Face Of Fu Manchu (1965) Evokes Thrillers Of Old
There's late Fritz Lang-ian flavor to this Yellow Peril toe dip at eve of suppression of such (racial sensibilities), old-fashioned a complement I'd confer on director Don Sharp for not camping up Fu. A year later would have opened that tar pit, what with Batman and market conviction that such material was to be ridiculed. Fu had been around longer than comic books, so might command respect for more literary origin. Anyway, his revival here called forth critic appreciation for "serial-like" thrills and return to pulpy days of many a then-reviewer's memory, not unlike nostalgia that later propelled Raiders Of The Lost Ark among 80's oldsters.
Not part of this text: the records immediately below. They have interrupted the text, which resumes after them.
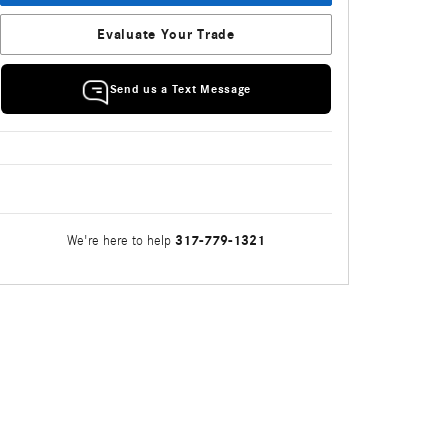
Evaluate Your Trade
Send us a Text Message
317-779-1321
We're here to help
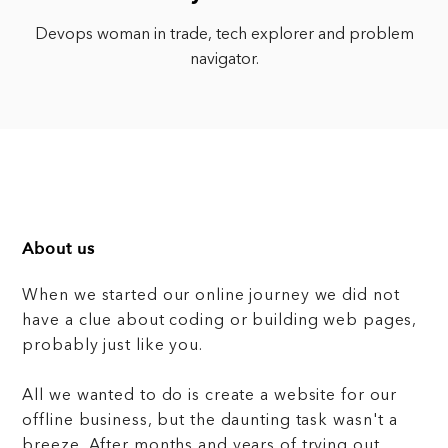
Devops woman in trade, tech explorer and problem
navigator.
About us
When we started our online journey we did not
have a clue about coding or building web pages,
probably just like you.
All we wanted to do is create a website for our
offline business, but the daunting task wasn't a
breeze. After months and years of trying out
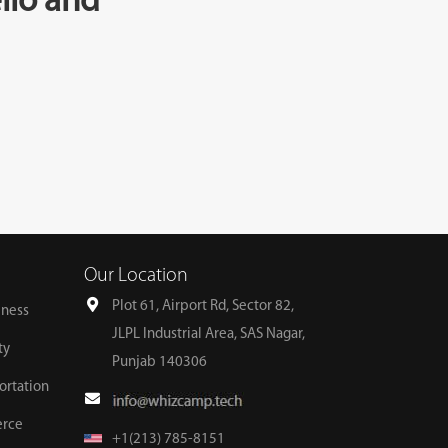
llo and
Our Location
Plot 61, Airport Rd, Sector 82,
lness
JLPL Industrial Area, SAS Nagar,
ty
Punjab 140306
ortation
erce
+1(213) 785-8151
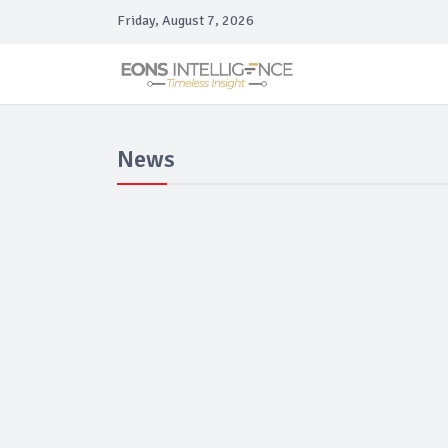
Friday, August 7, 2026
News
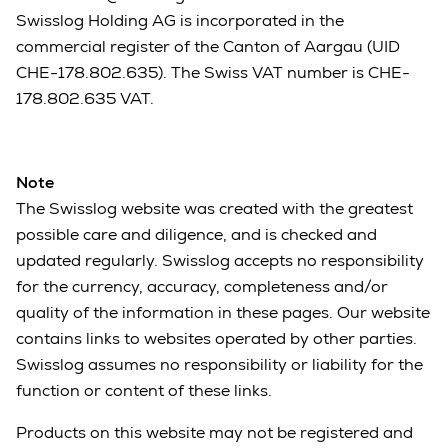
Swisslog Holding AG is incorporated in the
commercial register of the Canton of Aargau (UID
CHE-178.802.635). The Swiss VAT number is CHE-
178.802.635 VAT.
Note
The Swisslog website was created with the greatest
possible care and diligence, and is checked and
updated regularly. Swisslog accepts no responsibility
for the currency, accuracy, completeness and/or
quality of the information in these pages. Our website
contains links to websites operated by other parties.
Swisslog assumes no responsibility or liability for the
function or content of these links.
Products on this website may not be registered and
A tightened budget put neither lavish setting nor lush torture device at Fu's disposal, but Christopher Lee does honor to the role once played by chilling forebear Boris Karloff, and would do so again (and again) in diminishing sequels (one of which is also available from Warner Archive). Done nicely in Techniscope, Face Of Fu Manchu was distributed here by Seven Arts, whose pressbook boasted a full-color cover that was a favorite of acquisitions from the
Certainly there was effort to put Fu over as a modern-spun anti-hero. "Enter The Chop Suey Bond" was one promotional headline, and that "Hit Record" from The Rockin' Ramrods entitled Don't Fool With Fu Manchu certainly has possibilities. I Googled the Ramrods --- turns out they were a viable mid-60's group that had well-received instrumentals. Images online reminded me of a Dave Clark Four. Considering sequels that followed Face, mine's an educated guess that Seven Arts got a major buoy from Euro grosses, Fu being a natural for worldwide selling. I'd figure too that offshore patrons got "hotter" versions of Face, Brides, and Vengeance (were there more?), conclusion based on stills published in Castle Of Frankenstein during the late 60's with unclad women posed beside Fu's throne. Cal Beck got pretty adventurous, if not outright countercultural, as CoF wound ways to a mid-seventies finish. Sometimes he even veered to politics I could make no sense of, but then when you're fourteen, who cares about world crisis so long as there's steady flow of monster movies.